• **BRIEF**: The job is to find each line of the records below that includes the word "logic" and copy it.

• **DATA UNDER STUDY**:
********************
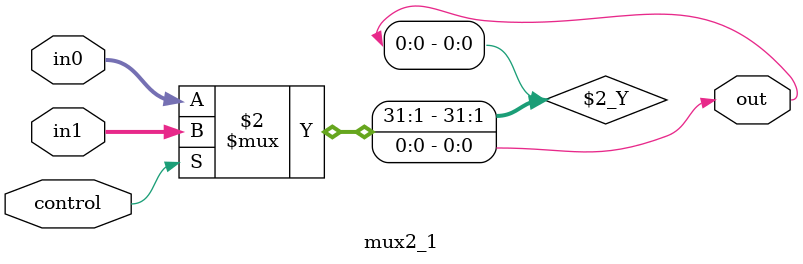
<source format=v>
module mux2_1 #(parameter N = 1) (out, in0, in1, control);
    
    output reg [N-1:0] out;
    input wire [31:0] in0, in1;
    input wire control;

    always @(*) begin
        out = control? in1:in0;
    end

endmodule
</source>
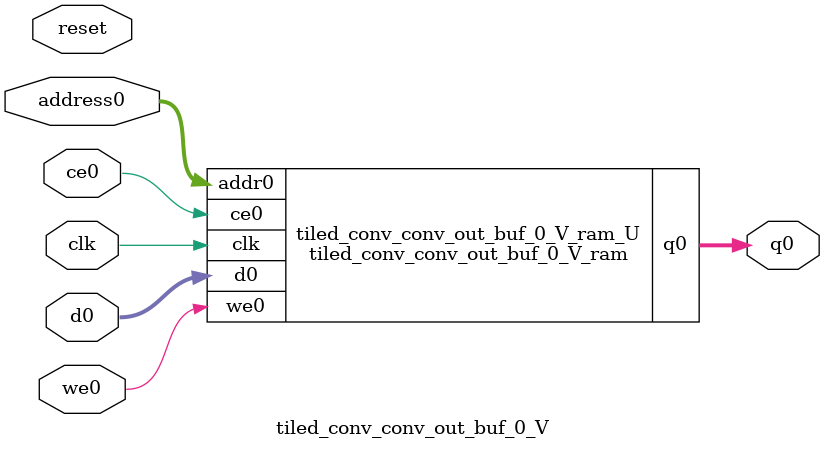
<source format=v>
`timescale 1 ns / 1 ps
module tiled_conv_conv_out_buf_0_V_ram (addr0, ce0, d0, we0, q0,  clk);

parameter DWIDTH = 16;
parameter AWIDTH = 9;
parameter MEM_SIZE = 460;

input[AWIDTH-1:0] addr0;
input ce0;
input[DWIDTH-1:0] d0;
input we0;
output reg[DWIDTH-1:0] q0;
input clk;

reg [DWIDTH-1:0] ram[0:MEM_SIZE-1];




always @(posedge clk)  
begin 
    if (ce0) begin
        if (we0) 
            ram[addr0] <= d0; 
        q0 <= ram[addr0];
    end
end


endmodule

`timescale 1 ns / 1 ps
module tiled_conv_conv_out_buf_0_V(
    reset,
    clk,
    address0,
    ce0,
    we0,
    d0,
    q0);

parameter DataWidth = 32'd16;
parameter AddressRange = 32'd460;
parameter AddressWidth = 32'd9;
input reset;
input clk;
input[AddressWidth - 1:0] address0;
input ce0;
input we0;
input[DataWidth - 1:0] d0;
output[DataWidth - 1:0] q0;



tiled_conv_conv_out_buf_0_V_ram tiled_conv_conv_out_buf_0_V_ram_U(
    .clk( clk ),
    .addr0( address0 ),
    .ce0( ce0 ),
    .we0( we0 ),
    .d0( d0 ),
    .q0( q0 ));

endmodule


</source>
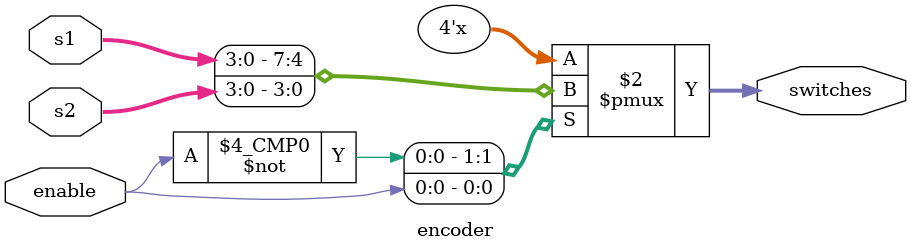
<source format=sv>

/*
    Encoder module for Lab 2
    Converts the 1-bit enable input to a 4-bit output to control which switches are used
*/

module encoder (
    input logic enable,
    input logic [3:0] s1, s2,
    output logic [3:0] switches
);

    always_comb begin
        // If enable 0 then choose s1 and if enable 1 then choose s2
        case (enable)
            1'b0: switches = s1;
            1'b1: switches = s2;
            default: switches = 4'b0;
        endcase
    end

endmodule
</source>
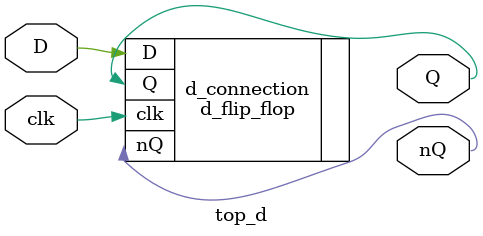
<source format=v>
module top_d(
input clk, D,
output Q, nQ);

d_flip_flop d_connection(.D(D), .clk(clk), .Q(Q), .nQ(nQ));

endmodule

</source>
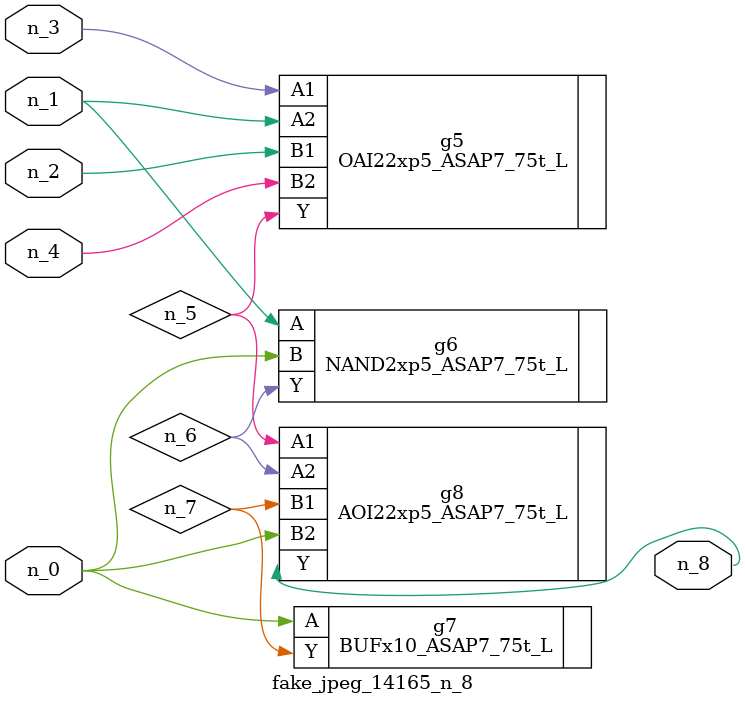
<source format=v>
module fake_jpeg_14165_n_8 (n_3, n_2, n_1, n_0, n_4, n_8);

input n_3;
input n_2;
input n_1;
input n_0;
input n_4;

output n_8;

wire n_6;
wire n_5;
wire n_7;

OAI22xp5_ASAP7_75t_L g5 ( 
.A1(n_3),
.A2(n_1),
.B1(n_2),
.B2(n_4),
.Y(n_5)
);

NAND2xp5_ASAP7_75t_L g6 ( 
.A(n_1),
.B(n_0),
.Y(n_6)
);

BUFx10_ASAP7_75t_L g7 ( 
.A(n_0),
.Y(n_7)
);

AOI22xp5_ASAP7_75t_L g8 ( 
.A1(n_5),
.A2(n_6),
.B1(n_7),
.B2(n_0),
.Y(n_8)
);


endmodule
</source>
********************
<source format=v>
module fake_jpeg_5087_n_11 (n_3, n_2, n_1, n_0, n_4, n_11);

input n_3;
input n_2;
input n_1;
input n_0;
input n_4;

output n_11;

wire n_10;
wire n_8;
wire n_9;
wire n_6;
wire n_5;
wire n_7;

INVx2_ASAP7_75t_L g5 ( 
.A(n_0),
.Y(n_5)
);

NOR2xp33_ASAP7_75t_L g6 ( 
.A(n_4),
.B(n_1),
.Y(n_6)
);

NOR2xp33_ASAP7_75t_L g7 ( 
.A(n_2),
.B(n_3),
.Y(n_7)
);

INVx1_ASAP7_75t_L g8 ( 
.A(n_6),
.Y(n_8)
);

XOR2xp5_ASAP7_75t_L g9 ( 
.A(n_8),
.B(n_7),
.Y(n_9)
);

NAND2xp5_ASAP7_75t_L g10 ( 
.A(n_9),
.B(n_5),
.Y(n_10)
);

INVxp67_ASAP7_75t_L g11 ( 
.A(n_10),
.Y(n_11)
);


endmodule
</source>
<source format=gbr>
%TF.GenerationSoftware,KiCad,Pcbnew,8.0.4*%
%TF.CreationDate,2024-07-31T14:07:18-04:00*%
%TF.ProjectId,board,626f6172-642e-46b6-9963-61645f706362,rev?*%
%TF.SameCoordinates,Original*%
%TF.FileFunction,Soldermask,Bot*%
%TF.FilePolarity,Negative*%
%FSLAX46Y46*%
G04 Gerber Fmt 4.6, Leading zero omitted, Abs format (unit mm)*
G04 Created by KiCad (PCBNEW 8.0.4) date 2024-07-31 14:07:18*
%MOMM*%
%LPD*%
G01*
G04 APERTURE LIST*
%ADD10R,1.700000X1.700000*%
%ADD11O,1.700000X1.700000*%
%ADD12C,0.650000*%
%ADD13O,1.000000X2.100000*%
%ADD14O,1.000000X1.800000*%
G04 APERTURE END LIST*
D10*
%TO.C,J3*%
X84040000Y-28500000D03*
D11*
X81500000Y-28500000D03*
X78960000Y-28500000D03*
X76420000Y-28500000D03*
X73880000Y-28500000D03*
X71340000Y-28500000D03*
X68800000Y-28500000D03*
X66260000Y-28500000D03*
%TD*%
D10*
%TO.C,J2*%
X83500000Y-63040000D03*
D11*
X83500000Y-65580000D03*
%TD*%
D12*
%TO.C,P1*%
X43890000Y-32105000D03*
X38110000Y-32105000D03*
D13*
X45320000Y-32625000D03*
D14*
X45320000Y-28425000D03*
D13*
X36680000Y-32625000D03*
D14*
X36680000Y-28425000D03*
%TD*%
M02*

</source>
********************
• **PROBLEM SOLUTION**:
    input logic enable,
    input logic [3:0] s1, s2,
    output logic [3:0] switches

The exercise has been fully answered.